### Rows:
((

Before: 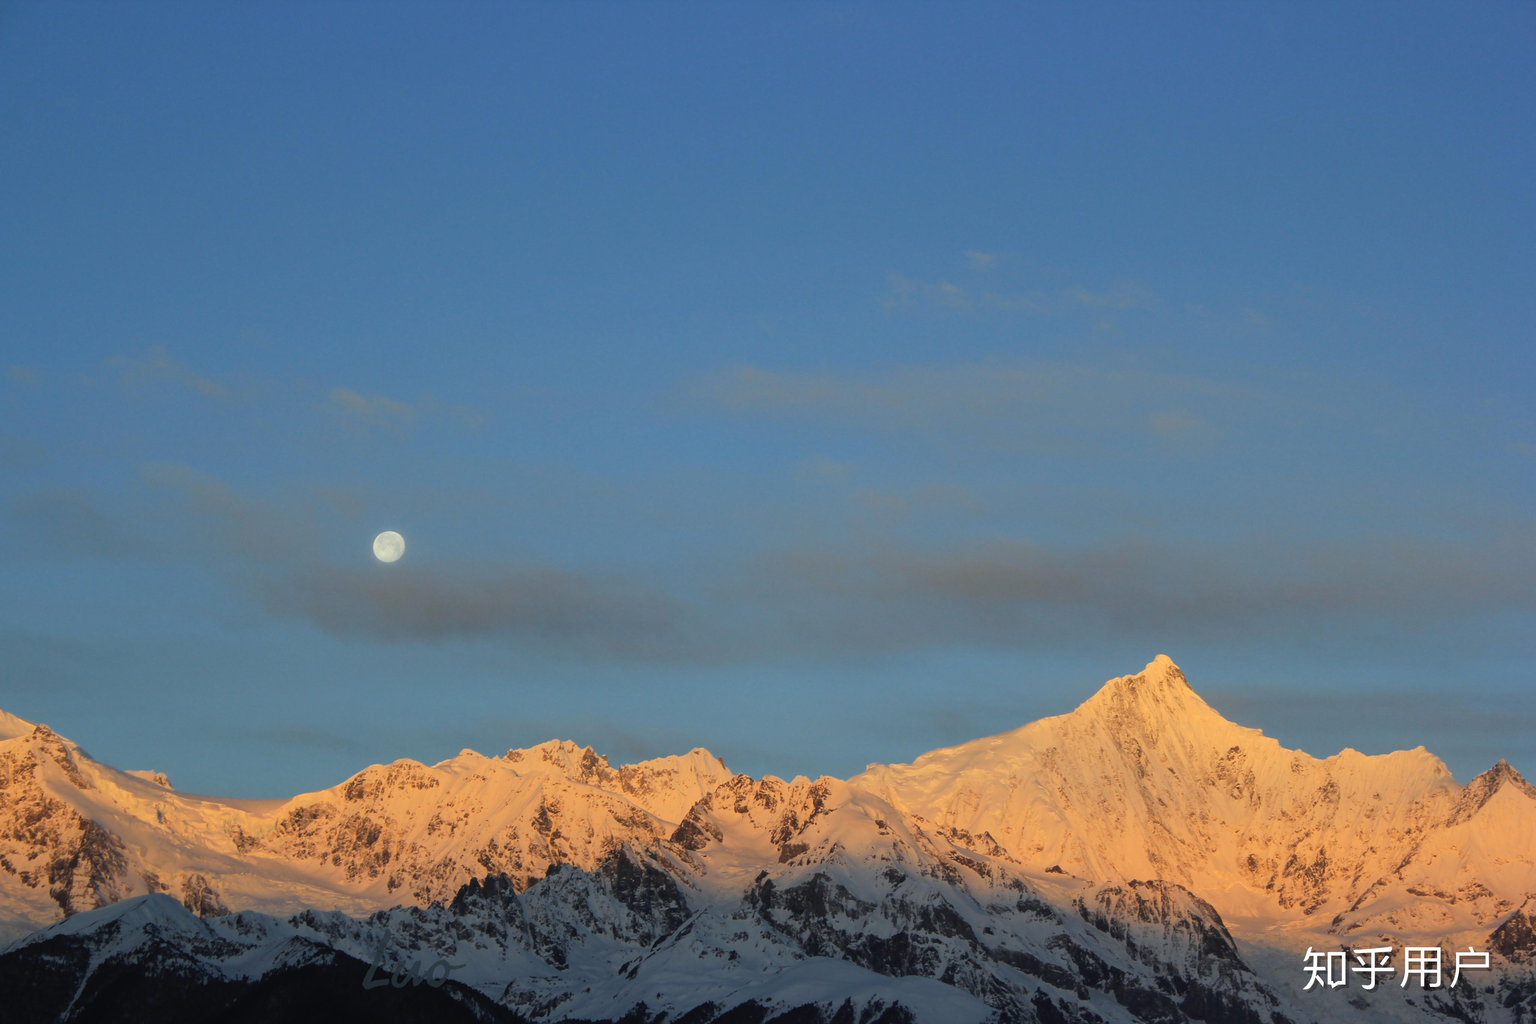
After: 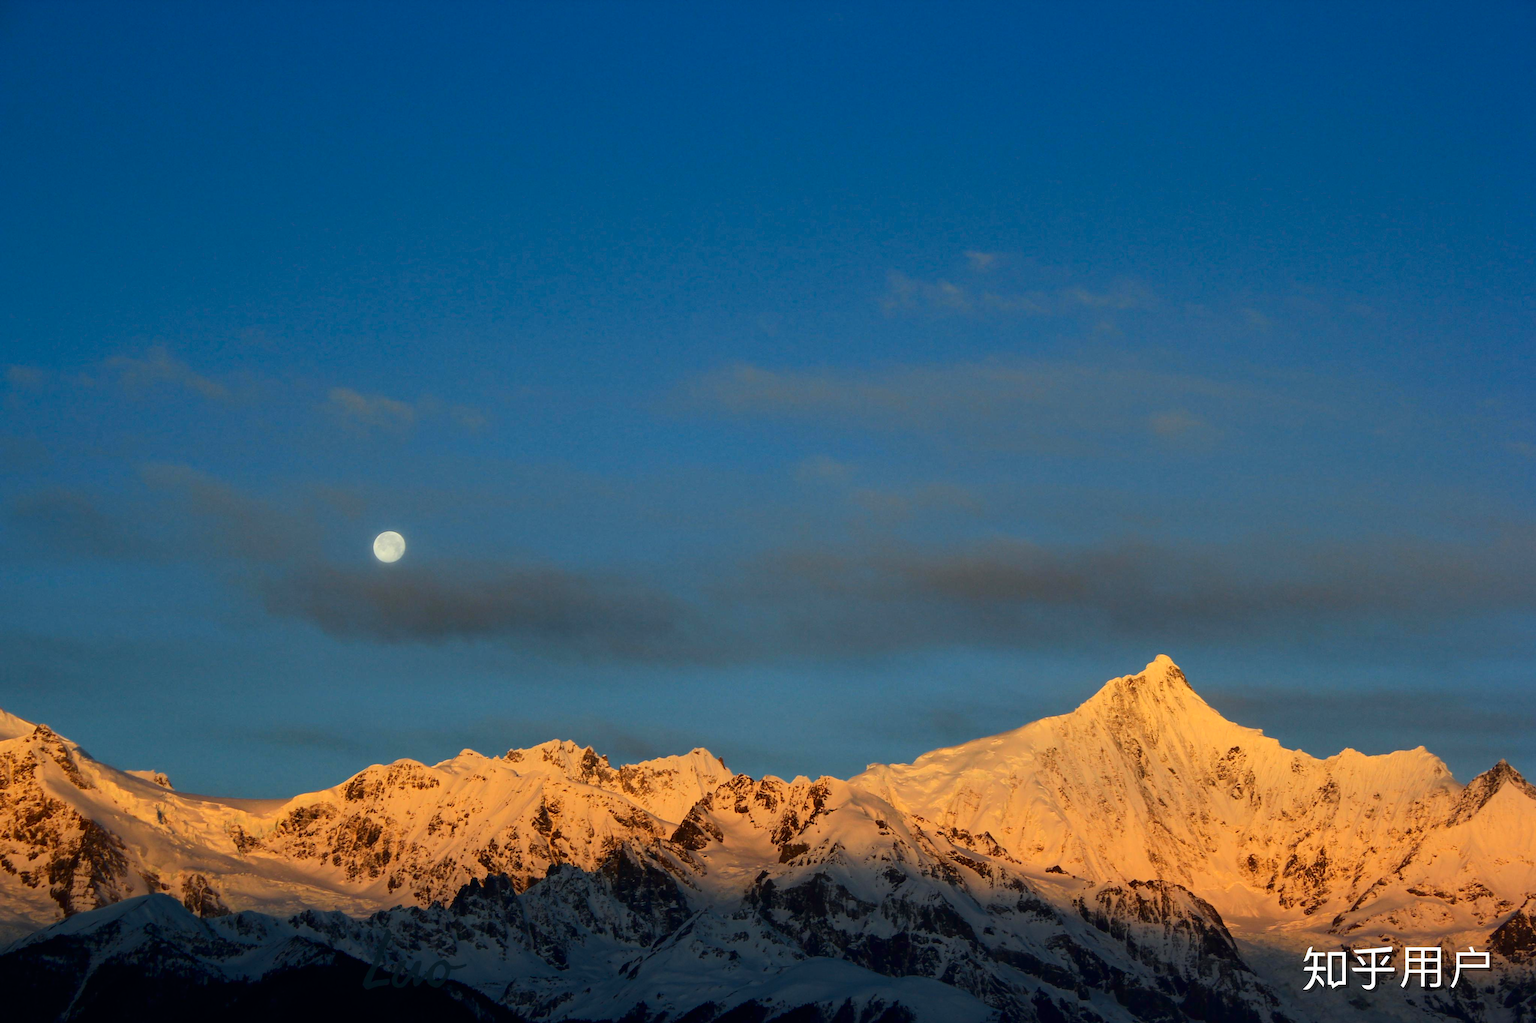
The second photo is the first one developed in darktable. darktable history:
contrast brightness saturation: contrast 0.222, brightness -0.186, saturation 0.239
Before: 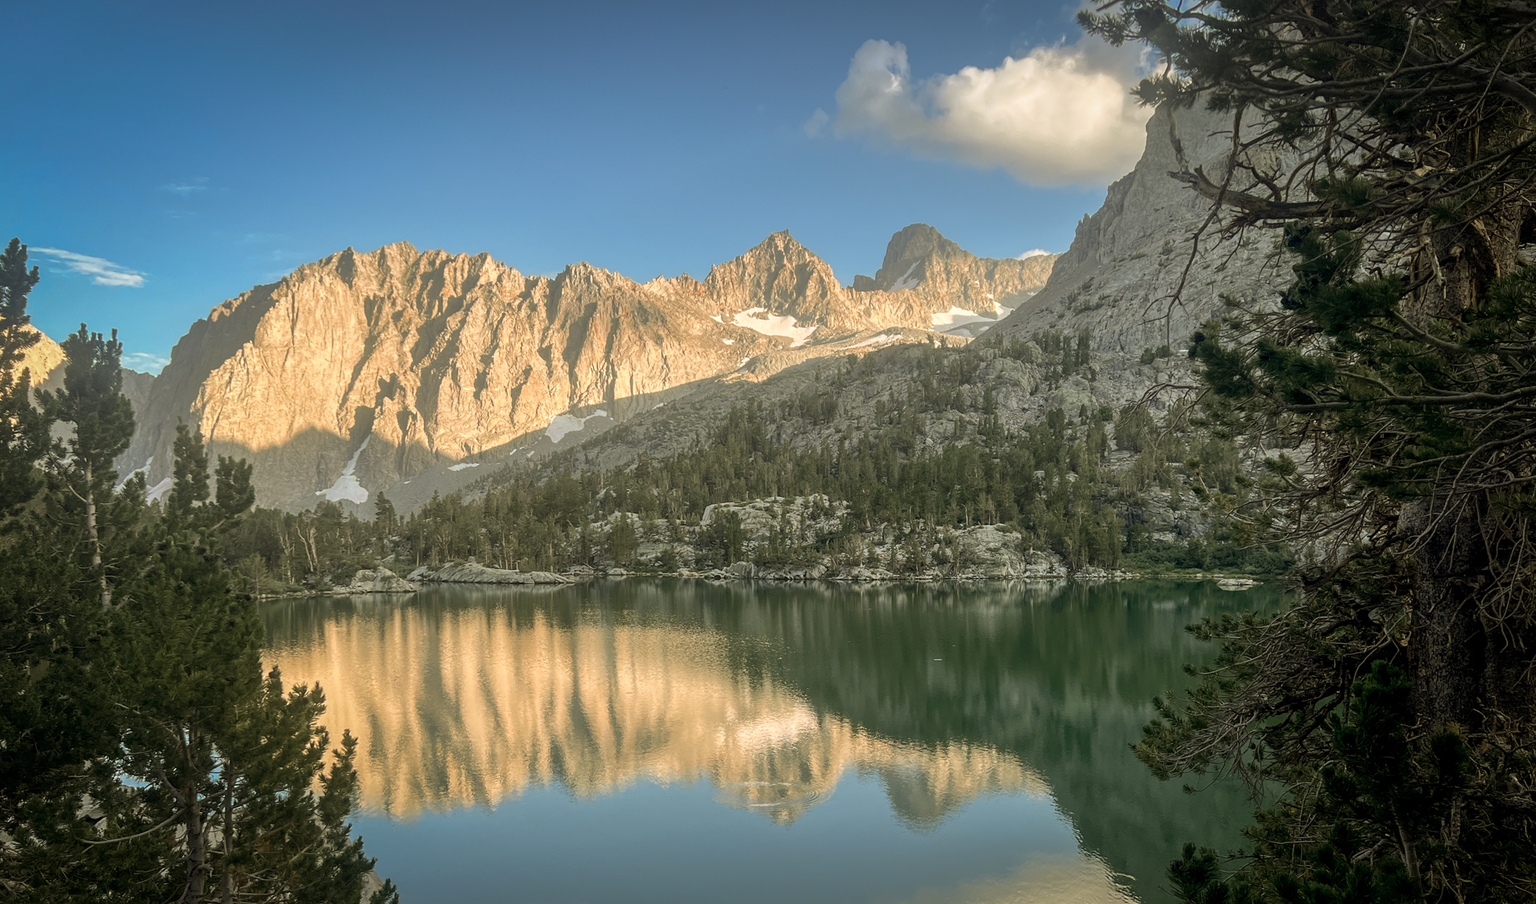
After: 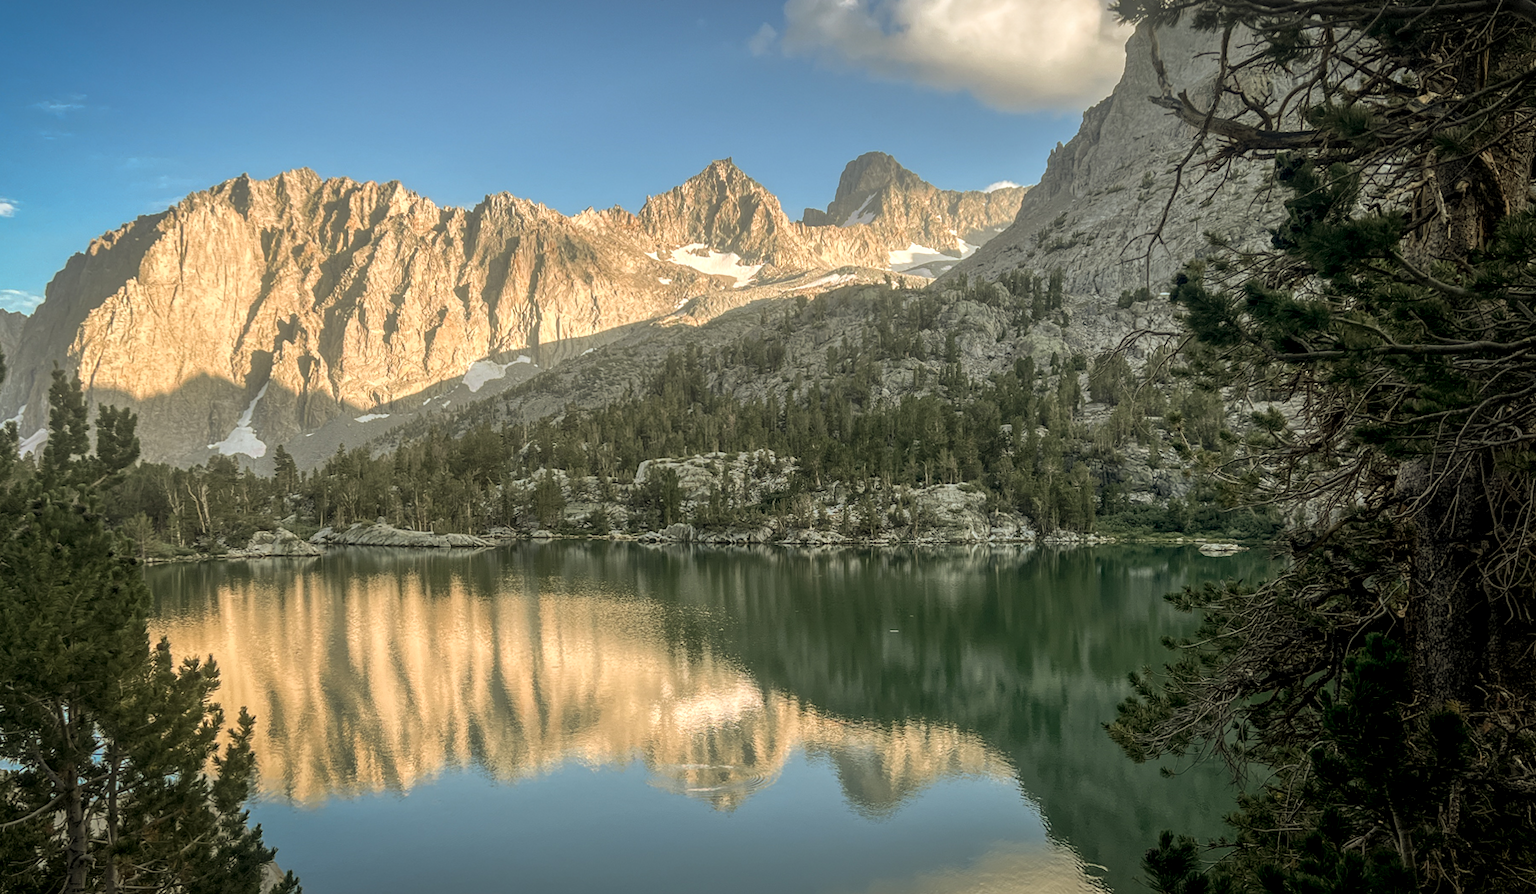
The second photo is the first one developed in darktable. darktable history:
rotate and perspective: rotation 0.174°, lens shift (vertical) 0.013, lens shift (horizontal) 0.019, shear 0.001, automatic cropping original format, crop left 0.007, crop right 0.991, crop top 0.016, crop bottom 0.997
crop and rotate: left 8.262%, top 9.226%
local contrast: on, module defaults
tone equalizer: on, module defaults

))

### Goal of the exercise:
Can you recast the lines above as a Markdown table with a No. column for the row number and a Line column for the text, skipping blank lines and leaving the pictures out?

### The result:
| No. | Line |
|---|---|
| 1 | Before:  |
| 2 | After:  |
| 3 | The second photo is the first one developed in darktable. darktable history: |
| 4 | contrast brightness saturation: contrast 0.222, brightness -0.186, saturation 0.239 |
| 5 | Before:  |
| 6 | After:  |
| 7 | The second photo is the first one developed in darktable. darktable history: |
| 8 | rotate and perspective: rotation 0.174°, lens shift (vertical) 0.013, lens shift (horizontal) 0.019, shear 0.001, automatic cropping original format, crop left 0.007, crop right 0.991, crop top 0.016, crop bottom 0.997 |
| 9 | crop and rotate: left 8.262%, top 9.226% |
| 10 | local contrast: on, module defaults |
| 11 | tone equalizer: on, module defaults |